━━━ Exercise passage
Posterior and data mismatch in linear model with observed predictors

Following this question Combination of bayesian models in pymc3
and have more questions. Thanks in advance for your time.

I have defined a linear model with multiple variables so that all nodes are observed
HRmax ~ Age + BMI + HRrest:

with pm.Model() as model:
      df_hrmax = pm.Data('df_hrmax', df[['hrrest', 'age', 'bmi']])

      pred_hrrest = pm.Normal('pred_hrrest', mu=60, sd=20, observed=df_hrmax[:,0])
      pred_age = pm.TruncatedNormal('pred_age', mu=60, sigma=10,lower=20,upper=100, observed=df_hrmax[:,1]
      pred_bmi = pm.Normal('pred_bmi', mu=30, sd=5, observed=df_hrmax[:,2])

      resp_hrmax = pm.Data('resp_hrmax', df['hrmax'])

      intercept_hrmax = pm.Normal('intercept_hrmax', sd=100)
      
      error_std_hrmax = pm.HalfNormal('error_std_hrmax', sd=5)

      c_hrmax_age = pm.Normal('c_hrmax_age', sd=1)
      c_hrmax_bmi = pm.Normal('c_hrmax_bmi ', sd=1)
      c_hrmax_hrrest = pm.Normal('c_hrmax_hrrest ', sd=1)
      
      mu_hrmax = intercept_hrmax + pred_age* c_hrmax_age + pred_bmi*c_hrmax_bmi + pred_hrrest*c_hrmax_hrrest
     
      hrmax = pm.Normal('hrmax', mu=mu_hrmax, sd=error_std_hrmax, observed=resp_hrmax)
  1. Is this ok to define all nodes as observed? What are the downsides of this?

  2. Now when I want to test the model on unseen data and predict hrmax I do

     with model:
           pm.set_data({'df_hrmax ': X_test})
           post_pred = pm.sample_posterior_predictive(trace, samples=nsamples)
    

    while X_test can have some missing values like
    X_test = pd.DataFrame({'age': np.nan, 'bmi':25, 'hrrest': 60}, index=[0]) and then ‘age’ is derived from the model and is very close to its mu= 60,
    but if I know for sure that ‘age’ is 70 (as well as bmi 25 and hrrest 60:
    X_test = pd.DataFrame({'age': 70, 'bmi':25, 'hrrest': 60}, index=[0])
━━━━━━
━━━ Recorded data
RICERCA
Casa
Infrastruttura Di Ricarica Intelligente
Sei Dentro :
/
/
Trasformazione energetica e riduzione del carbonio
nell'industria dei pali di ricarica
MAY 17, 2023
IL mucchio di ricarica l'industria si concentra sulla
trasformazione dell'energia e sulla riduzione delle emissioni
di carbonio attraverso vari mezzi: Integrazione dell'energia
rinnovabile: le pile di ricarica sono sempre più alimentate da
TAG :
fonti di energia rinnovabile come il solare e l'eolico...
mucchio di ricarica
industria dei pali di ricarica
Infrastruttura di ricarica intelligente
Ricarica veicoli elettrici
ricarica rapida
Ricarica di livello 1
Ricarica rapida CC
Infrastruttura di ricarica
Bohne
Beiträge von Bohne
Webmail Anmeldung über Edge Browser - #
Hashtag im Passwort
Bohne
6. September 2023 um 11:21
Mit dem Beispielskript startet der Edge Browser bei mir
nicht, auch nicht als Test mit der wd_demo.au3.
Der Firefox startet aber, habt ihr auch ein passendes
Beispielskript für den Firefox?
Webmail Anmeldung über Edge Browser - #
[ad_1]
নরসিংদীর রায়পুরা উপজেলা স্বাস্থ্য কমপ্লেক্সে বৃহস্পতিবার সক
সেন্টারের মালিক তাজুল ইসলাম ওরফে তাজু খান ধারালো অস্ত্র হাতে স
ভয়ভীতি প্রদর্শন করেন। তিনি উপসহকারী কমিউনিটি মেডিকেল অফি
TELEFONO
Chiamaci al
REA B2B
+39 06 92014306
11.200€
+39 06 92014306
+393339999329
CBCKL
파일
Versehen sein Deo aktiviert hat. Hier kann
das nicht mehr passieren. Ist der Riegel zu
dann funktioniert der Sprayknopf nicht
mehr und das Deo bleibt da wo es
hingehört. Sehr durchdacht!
━━━━━━
### Task prompt:
Continue the forum post about the PyMC3 HRmax linear model from the point where it stops. This data was taken from a different source than the forum post.

### Response:
    I expect the prediction to take those TRUE values.
    Instead I get the same distribution no matter which values I pass in X-test.
    What I am doing wrong here?

  3. If I know the response hrmax, how do I visualize distributions of all other nodes, to see what is the most likely age, bmi and hrrest?

  4. If I get more data (predictors and response), how do I update my model? Is there a way to continue training, rather then do it from the beginning with extended df_hrmax?

  5. If I want to compare the model to the data, I overlap the datapoints (red) with posterior samples (blue) of two predictors (xaxis) and response (y axis). NB: variables here are different from age, bmi and hrrest, so the values are different, but they are also modeled as Normals.

I know that it should look like this


but my model generates different plots

Datapoints are the same for top and bottom, also x and y ranges, but in my model generated data doesn’t match actual data: the regression lines are actually opposite.
How to interpret this mismatch in posterior and what do adjust in the model
priors?